The Spanish people call the backpack or luggage transport service ‘mochila‘ and the albergue, Refugio and hotel reception areas all offer the service. Once a pilgrim arrives at their destination for the night they need to request a mochila envelope, the clerk will then make the arrangements with the transport company for you or you can call yourself. I was apprehensive about calling the service but quickly learned the person answering speaks passable English and the process is very simple. The hardest part of using this valuable service is figuring out where you will stay the next night. So, if you tell them you will be staying in a village 25 kilometers away but then you can’t walk that far your bag, unfortunately, will be at the village 25 kilometers away. Luckily after 2 or 3 days on the Camino, you will know how many kilometers you are capable of walking to each day. We walked about 24 kilometers each day and some days were much harder than others.
There are different transport companies in different stages of the way, but the drivers all seem to know each other and once you pass through their region of Spain they pass you off to the next region’s transport company along the way.
To use the service, you will get a small envelope which asks for some basic info like name, contact info, and lodging today and where you want your bag dropped off the next day. When you are departing your lodging in the am just attached the completed envelope with a pin or rubber band to your backpack, insert the cash and leave the backpack in the lobby with all the other backpacks.

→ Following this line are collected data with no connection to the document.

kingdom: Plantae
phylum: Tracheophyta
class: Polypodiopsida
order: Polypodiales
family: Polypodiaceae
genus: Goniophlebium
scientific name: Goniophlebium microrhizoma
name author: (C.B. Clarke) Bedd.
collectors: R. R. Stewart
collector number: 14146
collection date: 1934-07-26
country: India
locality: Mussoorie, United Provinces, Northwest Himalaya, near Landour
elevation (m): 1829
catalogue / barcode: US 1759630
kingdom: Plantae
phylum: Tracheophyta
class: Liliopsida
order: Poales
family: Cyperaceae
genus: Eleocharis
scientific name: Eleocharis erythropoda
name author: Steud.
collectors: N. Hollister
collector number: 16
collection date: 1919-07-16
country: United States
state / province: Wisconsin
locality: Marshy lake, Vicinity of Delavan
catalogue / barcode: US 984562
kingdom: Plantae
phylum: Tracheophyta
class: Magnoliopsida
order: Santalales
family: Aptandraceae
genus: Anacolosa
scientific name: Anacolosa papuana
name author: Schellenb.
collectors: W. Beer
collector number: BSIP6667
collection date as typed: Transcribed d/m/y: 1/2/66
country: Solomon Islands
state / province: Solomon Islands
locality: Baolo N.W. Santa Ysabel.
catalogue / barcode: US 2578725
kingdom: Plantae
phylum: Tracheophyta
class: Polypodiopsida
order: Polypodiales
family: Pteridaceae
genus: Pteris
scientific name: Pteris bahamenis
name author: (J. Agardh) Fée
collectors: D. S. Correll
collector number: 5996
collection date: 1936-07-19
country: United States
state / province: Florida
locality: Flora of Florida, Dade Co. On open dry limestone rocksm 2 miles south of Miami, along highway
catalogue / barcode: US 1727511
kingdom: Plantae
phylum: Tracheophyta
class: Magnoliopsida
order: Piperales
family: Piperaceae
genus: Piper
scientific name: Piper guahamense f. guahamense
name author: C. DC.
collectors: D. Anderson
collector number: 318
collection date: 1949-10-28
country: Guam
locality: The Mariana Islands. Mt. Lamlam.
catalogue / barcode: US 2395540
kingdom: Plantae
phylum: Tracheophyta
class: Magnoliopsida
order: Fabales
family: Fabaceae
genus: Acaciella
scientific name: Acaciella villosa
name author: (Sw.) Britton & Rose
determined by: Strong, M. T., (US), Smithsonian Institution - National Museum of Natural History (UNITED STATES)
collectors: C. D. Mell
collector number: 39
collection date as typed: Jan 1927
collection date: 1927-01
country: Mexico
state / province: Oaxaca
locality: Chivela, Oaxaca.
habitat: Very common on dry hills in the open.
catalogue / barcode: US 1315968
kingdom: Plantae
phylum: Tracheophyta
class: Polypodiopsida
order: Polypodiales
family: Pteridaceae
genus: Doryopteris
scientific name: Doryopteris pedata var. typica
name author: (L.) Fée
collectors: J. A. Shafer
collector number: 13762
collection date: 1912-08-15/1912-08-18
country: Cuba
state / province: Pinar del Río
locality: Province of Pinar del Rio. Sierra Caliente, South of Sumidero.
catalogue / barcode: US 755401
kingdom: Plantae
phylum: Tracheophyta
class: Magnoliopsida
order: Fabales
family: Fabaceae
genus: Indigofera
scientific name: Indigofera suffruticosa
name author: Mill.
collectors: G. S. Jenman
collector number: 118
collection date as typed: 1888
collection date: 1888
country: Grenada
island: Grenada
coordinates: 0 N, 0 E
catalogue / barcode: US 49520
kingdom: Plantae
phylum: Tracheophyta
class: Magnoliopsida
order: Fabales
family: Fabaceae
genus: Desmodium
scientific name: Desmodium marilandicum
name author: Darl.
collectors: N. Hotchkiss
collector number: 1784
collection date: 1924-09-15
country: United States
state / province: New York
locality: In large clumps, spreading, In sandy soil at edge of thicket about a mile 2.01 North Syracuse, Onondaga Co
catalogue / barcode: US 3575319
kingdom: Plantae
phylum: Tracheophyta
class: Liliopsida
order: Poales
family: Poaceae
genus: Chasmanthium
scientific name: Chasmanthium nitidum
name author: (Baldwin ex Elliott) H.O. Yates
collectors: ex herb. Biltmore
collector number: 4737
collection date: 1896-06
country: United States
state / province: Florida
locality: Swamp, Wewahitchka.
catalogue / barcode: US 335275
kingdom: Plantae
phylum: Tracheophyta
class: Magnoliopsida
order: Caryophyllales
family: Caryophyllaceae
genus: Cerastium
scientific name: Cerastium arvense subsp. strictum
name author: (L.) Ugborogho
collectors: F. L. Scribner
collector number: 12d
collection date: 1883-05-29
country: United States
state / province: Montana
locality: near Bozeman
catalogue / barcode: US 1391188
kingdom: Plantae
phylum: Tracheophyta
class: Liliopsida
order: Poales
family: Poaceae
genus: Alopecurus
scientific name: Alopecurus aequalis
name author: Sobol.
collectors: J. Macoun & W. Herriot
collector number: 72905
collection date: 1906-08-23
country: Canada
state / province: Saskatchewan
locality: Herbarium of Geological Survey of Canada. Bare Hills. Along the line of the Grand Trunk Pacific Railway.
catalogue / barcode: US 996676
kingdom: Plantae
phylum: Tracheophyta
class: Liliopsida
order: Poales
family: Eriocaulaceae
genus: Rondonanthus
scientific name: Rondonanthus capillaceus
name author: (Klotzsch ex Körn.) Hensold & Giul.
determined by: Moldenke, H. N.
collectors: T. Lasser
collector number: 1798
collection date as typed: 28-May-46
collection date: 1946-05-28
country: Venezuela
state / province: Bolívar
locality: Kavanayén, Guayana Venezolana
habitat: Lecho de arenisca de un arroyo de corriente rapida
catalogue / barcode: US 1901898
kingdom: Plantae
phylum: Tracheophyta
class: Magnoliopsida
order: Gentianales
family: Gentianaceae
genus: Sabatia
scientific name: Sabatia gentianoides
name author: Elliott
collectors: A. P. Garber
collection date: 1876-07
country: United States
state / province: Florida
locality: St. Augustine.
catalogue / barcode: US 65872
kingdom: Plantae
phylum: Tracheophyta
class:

On really hot days we saw upwards of 20 packs in the lobby. When you retrieve your backpack later that afternoon/night at the new town there will be a blank envelope attached to the previously used one.. Once we did not know exactly where we were staying but did know which town we would be walking to, so the transport representative told me to pick up my bag at a certain bar in the village of Palas de Rey, and sure enough when we entered the town around 3pm, we found the bar and our back pack was near the bar. Easy Peasie.
Not carrying a back pack up long, steep hills and treacherous descents back down on the Camino was wonderful. We simply carried a day pack with water and other essentials. After about 5 days of walking we started carrying our own packs but it was nice to know we had options.